EXTRACTED RECORDS:
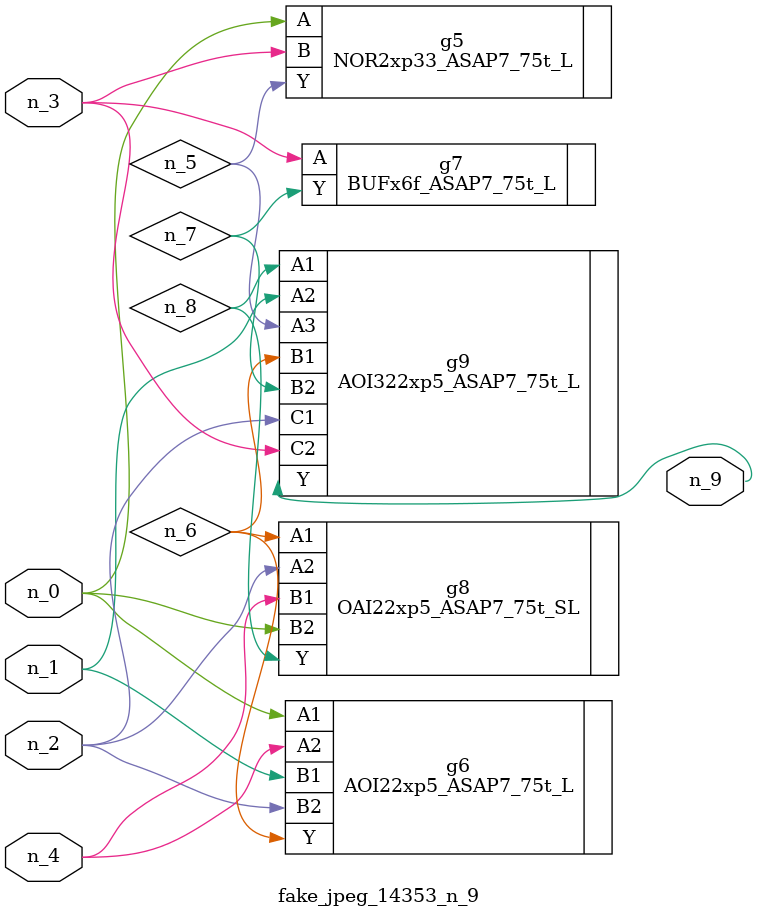
<source format=v>
module fake_jpeg_14353_n_9 (n_3, n_2, n_1, n_0, n_4, n_9);

input n_3;
input n_2;
input n_1;
input n_0;
input n_4;

output n_9;

wire n_8;
wire n_6;
wire n_5;
wire n_7;

NOR2xp33_ASAP7_75t_L g5 ( 
.A(n_0),
.B(n_3),
.Y(n_5)
);

AOI22xp5_ASAP7_75t_L g6 ( 
.A1(n_0),
.A2(n_4),
.B1(n_1),
.B2(n_2),
.Y(n_6)
);

BUFx6f_ASAP7_75t_L g7 ( 
.A(n_3),
.Y(n_7)
);

OAI22xp5_ASAP7_75t_SL g8 ( 
.A1(n_6),
.A2(n_2),
.B1(n_4),
.B2(n_0),
.Y(n_8)
);

AOI322xp5_ASAP7_75t_L g9 ( 
.A1(n_8),
.A2(n_1),
.A3(n_5),
.B1(n_6),
.B2(n_7),
.C1(n_2),
.C2(n_3),
.Y(n_9)
);


endmodule
</source>
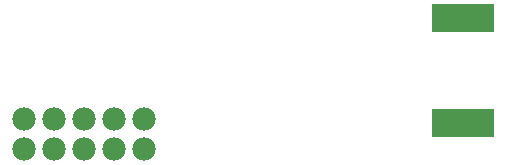
<source format=gbs>
G75*
%MOIN*%
%OFA0B0*%
%FSLAX25Y25*%
%IPPOS*%
%LPD*%
%AMOC8*
5,1,8,0,0,1.08239X$1,22.5*
%
%ADD10C,0.07800*%
%ADD11R,0.20800X0.09800*%
D10*
X0018193Y0045000D03*
X0028193Y0045000D03*
X0038193Y0045000D03*
X0048193Y0045000D03*
X0058193Y0045000D03*
X0058193Y0055000D03*
X0048193Y0055000D03*
X0038193Y0055000D03*
X0028193Y0055000D03*
X0018193Y0055000D03*
D11*
X0164628Y0053850D03*
X0164628Y0088650D03*
M02*

</source>
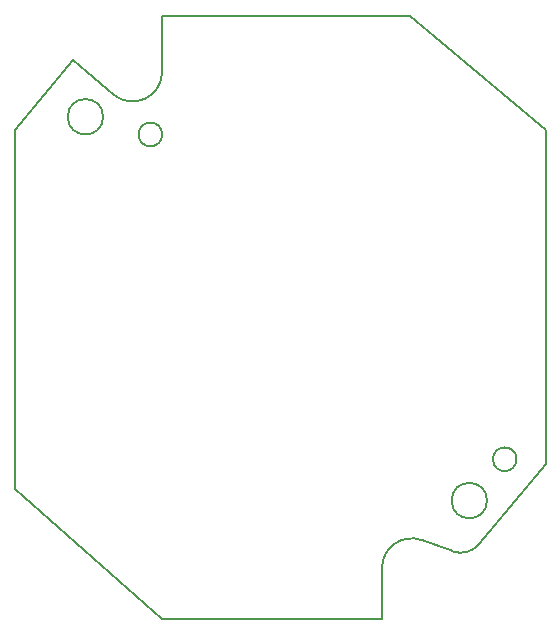
<source format=gbr>
%TF.GenerationSoftware,KiCad,Pcbnew,7.0.1*%
%TF.CreationDate,2023-04-30T22:37:30+01:00*%
%TF.ProjectId,left_main,6c656674-5f6d-4616-996e-2e6b69636164,rev?*%
%TF.SameCoordinates,Original*%
%TF.FileFunction,Profile,NP*%
%FSLAX46Y46*%
G04 Gerber Fmt 4.6, Leading zero omitted, Abs format (unit mm)*
G04 Created by KiCad (PCBNEW 7.0.1) date 2023-04-30 22:37:30*
%MOMM*%
%LPD*%
G01*
G04 APERTURE LIST*
%TA.AperFunction,Profile*%
%ADD10C,0.200000*%
%TD*%
G04 APERTURE END LIST*
D10*
X82066746Y-73849298D02*
X79448947Y-72896497D01*
X57462463Y-33263323D02*
X57462463Y-28551304D01*
X79448958Y-72896468D02*
G75*
G03*
X76093897Y-75245729I-855058J-2349232D01*
G01*
X84974832Y-69551304D02*
G75*
G03*
X84974832Y-69551304I-1500000J0D01*
G01*
X89974832Y-38151304D02*
X89974832Y-66472077D01*
X76093897Y-75245729D02*
X76093897Y-79551304D01*
X57462463Y-28551304D02*
X78462463Y-28551304D01*
X87474832Y-66051304D02*
G75*
G03*
X87474832Y-66051304I-1000000J0D01*
G01*
X89974832Y-66472077D02*
X84282875Y-73255488D01*
X57474832Y-38551304D02*
G75*
G03*
X57474832Y-38551304I-1000000J0D01*
G01*
X44974832Y-68551304D02*
X44974832Y-38151304D01*
X57462463Y-79551304D02*
X44974832Y-68551304D01*
X53355492Y-35178436D02*
G75*
G03*
X57462463Y-33263323I1606968J1915116D01*
G01*
X82066753Y-73849280D02*
G75*
G03*
X84282875Y-73255488I684047J1879380D01*
G01*
X76093897Y-79551304D02*
X57462463Y-79551304D01*
X78462463Y-28551304D02*
X89974832Y-38151304D01*
X49901372Y-32280082D02*
X53355494Y-35178434D01*
X44974832Y-38151304D02*
X49901372Y-32280082D01*
X52474832Y-37051304D02*
G75*
G03*
X52474832Y-37051304I-1500000J0D01*
G01*
M02*

</source>
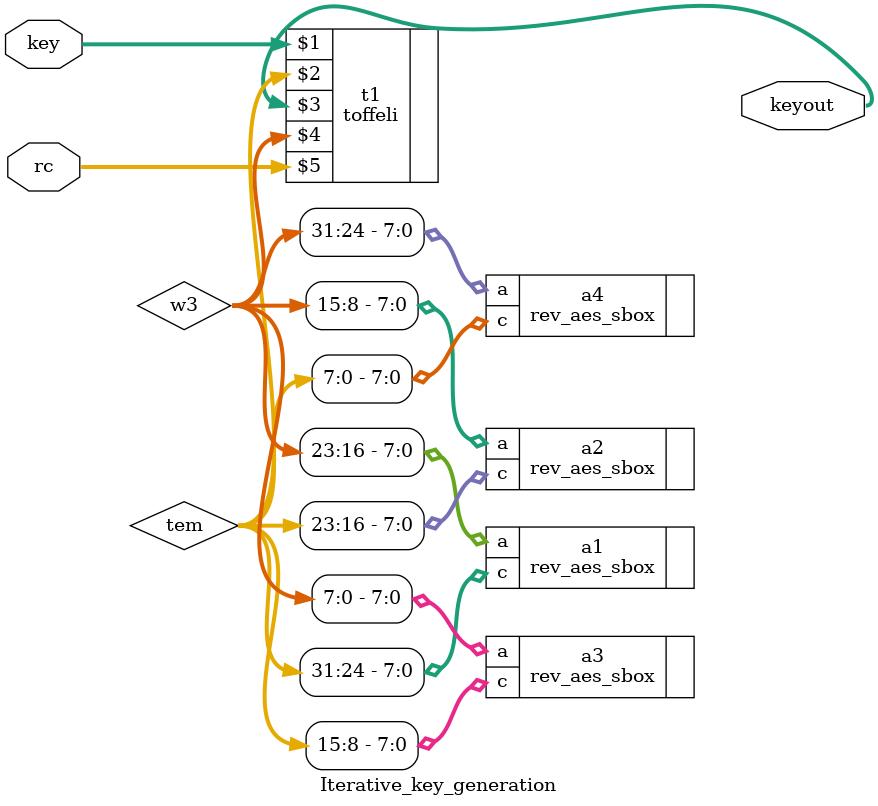
<source format=v>

`timescale 1ns/1ns

module Iterative_key_generation (rc,key,keyout);
    
   input [3:0] rc;
   input [127:0]key;
   output [127:0] keyout;
   
   wire [31:0] w0,w1,w2,w3,tem;
         
               

	  toffeli t1 (key,tem,keyout,w3,rc);

       
       rev_aes_sbox a1(.a(w3[23:16]),.c(tem[31:24]));
       rev_aes_sbox a2(.a(w3[15:8]),.c(tem[23:16]));
       rev_aes_sbox a3(.a(w3[7:0]),.c(tem[15:8]));
       rev_aes_sbox a4(.a(w3[31:24]),.c(tem[7:0]));
       
       
 
endmodule


</source>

ACTIVITY: In the entries above, find every line holding the word "wire" and copy it out.

REPLY TO THE TASK:
wire n_8;
wire n_6;
wire n_5;
wire n_7;
   wire [31:0] w0,w1,w2,w3,tem;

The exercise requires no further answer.